# My two boys



## synoviaus (May 19, 2012)

I thought I would post some pics of my boys. Rosto is a 2 yr. old Boston Terrier mix and Emmett is a 1 yr. old cream colored Pomeranian. 
Emmett:

















Rosto:
















Here's what happened when Rosto plowed Emmett into the pond, a mud hole, and finally rolled him down a hill of weeds. LOL After a lengthy bath, it took me another couple of hours to comb all that out!


----------



## Romad (Jun 28, 2009)

Daw..... they're both so sweet. Emmett looks so distressed after getting rolled by Rosto. What a sad little face.

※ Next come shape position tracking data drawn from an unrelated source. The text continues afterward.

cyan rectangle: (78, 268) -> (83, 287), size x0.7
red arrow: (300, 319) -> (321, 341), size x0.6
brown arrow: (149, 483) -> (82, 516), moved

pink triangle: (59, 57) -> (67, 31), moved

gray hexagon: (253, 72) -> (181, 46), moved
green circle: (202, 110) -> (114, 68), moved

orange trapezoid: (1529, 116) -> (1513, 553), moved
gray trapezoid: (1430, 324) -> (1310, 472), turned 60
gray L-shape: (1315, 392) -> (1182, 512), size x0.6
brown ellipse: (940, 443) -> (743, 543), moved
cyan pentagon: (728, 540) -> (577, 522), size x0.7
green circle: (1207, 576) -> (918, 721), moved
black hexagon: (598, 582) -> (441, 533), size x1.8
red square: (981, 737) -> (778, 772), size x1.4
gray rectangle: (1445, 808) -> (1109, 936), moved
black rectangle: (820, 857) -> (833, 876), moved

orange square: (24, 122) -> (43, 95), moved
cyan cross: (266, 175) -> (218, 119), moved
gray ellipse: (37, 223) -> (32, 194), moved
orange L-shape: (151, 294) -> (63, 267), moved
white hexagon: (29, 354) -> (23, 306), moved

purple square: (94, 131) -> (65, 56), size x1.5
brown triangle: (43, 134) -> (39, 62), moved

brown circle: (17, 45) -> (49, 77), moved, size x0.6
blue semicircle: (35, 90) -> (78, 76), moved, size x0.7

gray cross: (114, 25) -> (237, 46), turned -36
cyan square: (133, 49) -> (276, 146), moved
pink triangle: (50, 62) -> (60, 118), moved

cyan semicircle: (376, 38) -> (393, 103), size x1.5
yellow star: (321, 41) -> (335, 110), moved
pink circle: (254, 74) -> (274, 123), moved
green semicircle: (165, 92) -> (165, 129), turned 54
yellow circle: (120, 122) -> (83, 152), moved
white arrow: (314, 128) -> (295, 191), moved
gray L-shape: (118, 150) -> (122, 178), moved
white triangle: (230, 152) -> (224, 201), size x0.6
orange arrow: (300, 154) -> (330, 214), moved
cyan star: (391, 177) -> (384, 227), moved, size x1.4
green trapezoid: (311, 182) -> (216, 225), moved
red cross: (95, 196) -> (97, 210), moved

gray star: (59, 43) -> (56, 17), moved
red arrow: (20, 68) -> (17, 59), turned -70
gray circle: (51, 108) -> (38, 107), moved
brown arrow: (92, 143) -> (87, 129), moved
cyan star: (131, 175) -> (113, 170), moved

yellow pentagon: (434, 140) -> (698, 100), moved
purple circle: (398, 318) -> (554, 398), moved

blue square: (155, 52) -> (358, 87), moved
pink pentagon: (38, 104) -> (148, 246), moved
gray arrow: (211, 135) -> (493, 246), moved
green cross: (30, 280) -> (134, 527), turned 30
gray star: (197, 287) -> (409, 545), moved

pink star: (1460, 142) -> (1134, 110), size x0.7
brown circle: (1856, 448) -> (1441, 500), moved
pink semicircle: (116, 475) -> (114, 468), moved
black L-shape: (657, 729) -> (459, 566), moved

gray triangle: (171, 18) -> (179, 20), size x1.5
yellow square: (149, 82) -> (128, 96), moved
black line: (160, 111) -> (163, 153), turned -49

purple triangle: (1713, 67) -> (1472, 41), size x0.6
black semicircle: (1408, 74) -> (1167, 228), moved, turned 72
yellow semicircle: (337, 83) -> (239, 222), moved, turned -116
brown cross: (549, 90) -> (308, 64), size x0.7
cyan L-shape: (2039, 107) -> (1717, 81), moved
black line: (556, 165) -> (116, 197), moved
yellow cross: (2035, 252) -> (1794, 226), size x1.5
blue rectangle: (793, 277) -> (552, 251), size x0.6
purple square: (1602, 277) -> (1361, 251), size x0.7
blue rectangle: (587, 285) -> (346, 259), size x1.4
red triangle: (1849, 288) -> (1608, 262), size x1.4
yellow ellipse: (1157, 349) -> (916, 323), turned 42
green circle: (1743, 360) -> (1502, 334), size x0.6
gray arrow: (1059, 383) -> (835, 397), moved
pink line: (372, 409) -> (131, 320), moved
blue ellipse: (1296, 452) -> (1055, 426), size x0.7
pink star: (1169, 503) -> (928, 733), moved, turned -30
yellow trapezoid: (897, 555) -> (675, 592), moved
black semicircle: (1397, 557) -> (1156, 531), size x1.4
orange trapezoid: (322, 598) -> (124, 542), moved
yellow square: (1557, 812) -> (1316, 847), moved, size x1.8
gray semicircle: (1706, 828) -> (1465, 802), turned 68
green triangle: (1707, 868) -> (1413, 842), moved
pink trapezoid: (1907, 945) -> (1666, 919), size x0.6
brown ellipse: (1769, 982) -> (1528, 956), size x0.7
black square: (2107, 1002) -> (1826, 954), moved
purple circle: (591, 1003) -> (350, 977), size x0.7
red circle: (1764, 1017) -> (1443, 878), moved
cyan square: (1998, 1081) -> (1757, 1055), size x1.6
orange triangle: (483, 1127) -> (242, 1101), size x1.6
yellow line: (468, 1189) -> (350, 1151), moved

Thanks for introducing us to your furpets.


----------



## starrlamia (May 3, 2012)

cute! i love boston mixes!


----------



## synoviaus (May 19, 2012)

I think Emmett was more upset that the bath was coming. He's such a pig! He loves to get filthy. Last week he found a nest of rotten eggs to roll in. YUCK! Week before that he swam a sludge ditch. I can't count the other times! I've had to give him an emergency bath and comb-out at all hours. LOL. One of these days he will learn cause and effect. Rosto was sired by a mini Boston Terrier with a female stray someone dropped off. So, It's the first time I've had a dog and didn't know the Mom's heritage.


----------



## synoviaus (May 19, 2012)

The best part is they truly care for one another just like brothers.


----------



## Enkil (Jan 15, 2012)

They are so cute!
He's like a teeny tiny fluffy lion! XD


----------



## starrlamia (May 3, 2012)

(there is no such thing as a mini boston, they come in a huge size range).

my dogs absolutely love rolling in smelly things, it makes them so damn happy lol


----------



## Jessicatm137 (Mar 22, 2012)

Awww... cuties!


----------



## Rosso1011 (Nov 13, 2011)

Aww. They are so precious! I especially love Boston's.


----------



## aqua001 (Jan 13, 2012)

AWWWWWWW! Emmett is just so cute and fluffy and puffy and and and... you get the idea lol


----------



## Laki (Aug 24, 2011)

Aw  Nice poochies!


----------



## synoviaus (May 19, 2012)

Here's Rosto catching some quality ZZZZzzz's!


----------



## synoviaus (May 19, 2012)

Baby Emmett, the day I brought him home.


----------



## synoviaus (May 19, 2012)

Rosto's Happy Halloween!


----------



## Laki (Aug 24, 2011)

Dogs are such fun! Those baby Emmett pics are soooooo cute!! He looks like a toy.


----------



## doggyhog (Apr 30, 2009)

They are adorable!! Emmett sounds just like my dog.. She just loves to get all muddy any chance she can! What is it with light colored dogs and their attraction to mud!? LOL


----------